You Say Tomato…

Over at Coffee, Sun & Analytics, Xavier has a couple posts on session length. Some good thoughts there, but I was surprised at the statement

Session length = number of pages users viewed during their session on the site.

Call me old school, but I thought session length was the amount of time a user spent.

I can’t find any definitive phrase for what Xavier is talking about. At Accrue we called it Session Depth or Visit Depth (we said a session was user-centric: a user may visit many sites during a session). At Yahoo there’s no new term, it’s just “pageviews per session.”

Argh. Here we have two people with a lot of experience in web analytics and we’re not even speaking the same language. What a mess!

You Say Tomato…

3 thoughts on “You Say Tomato…

  1. For the amount of time spent, we call that “session duration”. To your point, I think the confusion goes beyond semantics actually – take the example of “conversion rates”, a fundamental metric for any transactional site.
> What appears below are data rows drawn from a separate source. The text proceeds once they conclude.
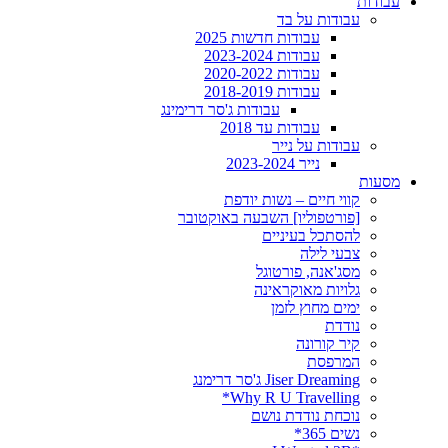
עבודות
עבודות על בד
עבודות חדשות 2025
עבודות 2023-2024
עבודות 2020-2022
עבודות 2018-2019
עבודות ג'סר דרימינג
עבודות עד 2018
עבודות על נייר
נייר 2023-2024
מסעות
קווי חיים – נשות יודפת
[פורטפוליו] השבעה באוקטובר
להסתכל בעיניים
צבעי לילה
מסג'אנה, פורטוגל
גלויות מאוקראינה
ימים מחוץ לזמן
נודדת
קיר קורונה
המרפסת
Jiser Dreaming ג'סר דרימנג
Why R U Travelling*
נוכחת נודדת נושם
נשים 365*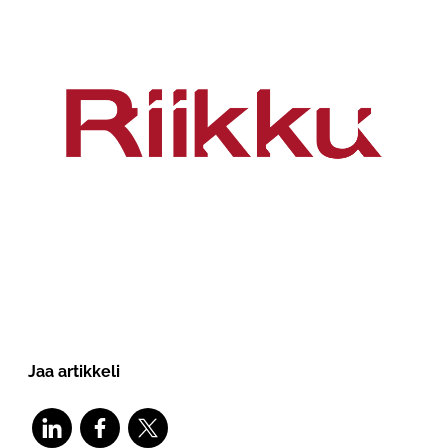
Jaa artikkeli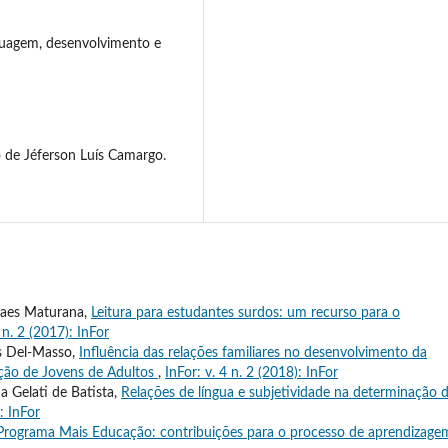
guagem, desenvolvimento e
de Jéferson Luís Camargo.
raes Maturana,
Leitura para estudantes surdos: um recurso para o
 n. 2 (2017): InFor
es Del-Masso,
Influência das relações familiares no desenvolvimento da
ção de Jovens de Adultos
,
InFor: v. 4 n. 2 (2018): InFor
a Gelati de Batista,
Relações de língua e subjetividade na determinação 
: InFor
Programa Mais Educação: contribuições para o processo de aprendizag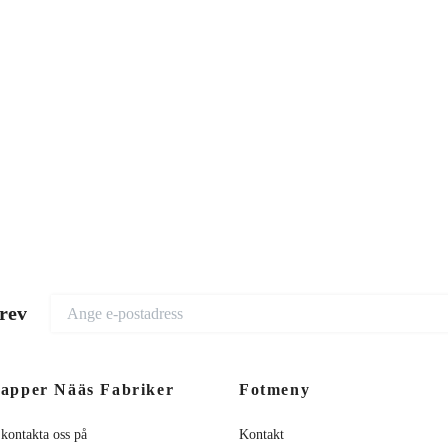
brev
apper Nääs Fabriker
Fotmeny
 kontakta oss på
Kontakt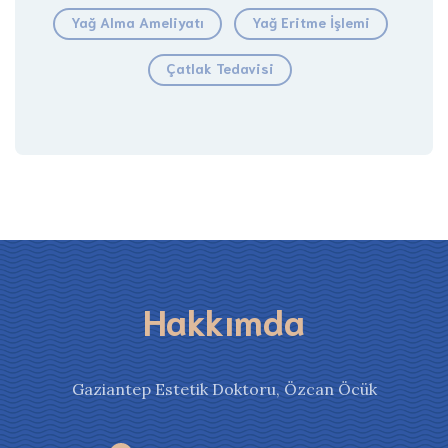
Yağ Alma Ameliyatı
Yağ Eritme İşlemi
Çatlak Tedavisi
Hakkımda
Gaziantep Estetik Doktoru, Özcan Öcük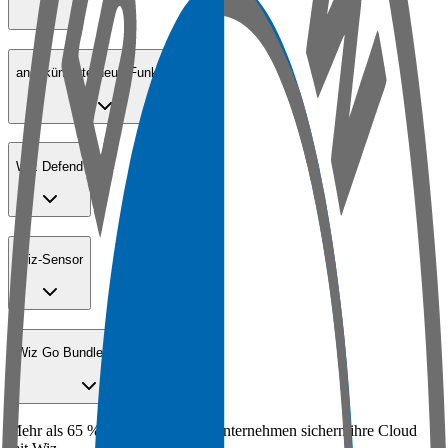
angekündigte neue Funktionen
Wiz Defend
Wiz-Sensor
Wiz Go Bundle für KMUs
Mehr als 65 % der Fortune-100-Unternehmen sichern ihre Cloud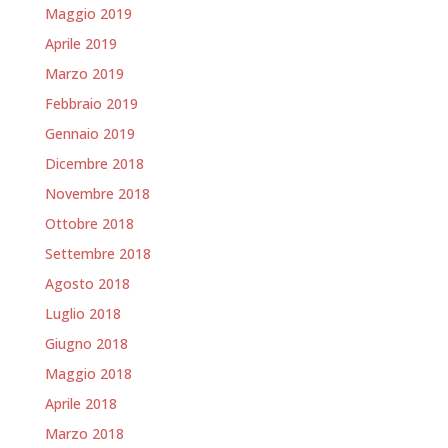
Maggio 2019
Aprile 2019
Marzo 2019
Febbraio 2019
Gennaio 2019
Dicembre 2018
Novembre 2018
Ottobre 2018
Settembre 2018
Agosto 2018
Luglio 2018
Giugno 2018
Maggio 2018
Aprile 2018
Marzo 2018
I can think of at least 3 or 4 other names for this which are commonly used – close ratio, session completion rate, book to viewer ratio, etc – AND worse, the formal definition for this metrics varies across vendors (sessions/orders? unique daily visitors/orders? etc). So what does it mean to have a 3.4% conversion rate?

    I think we would all embrace some kind of standard definitions for the 10-15 key metrics we all use. But I wonder who would lead this effort – WAA? A research firm like Jupiter, Forrester or Aberdeen?

  2. kd says:

    my idea is inline with u bob. toll date my equation is something like this,

    session length/time/duration = total time spend by the user in the same site.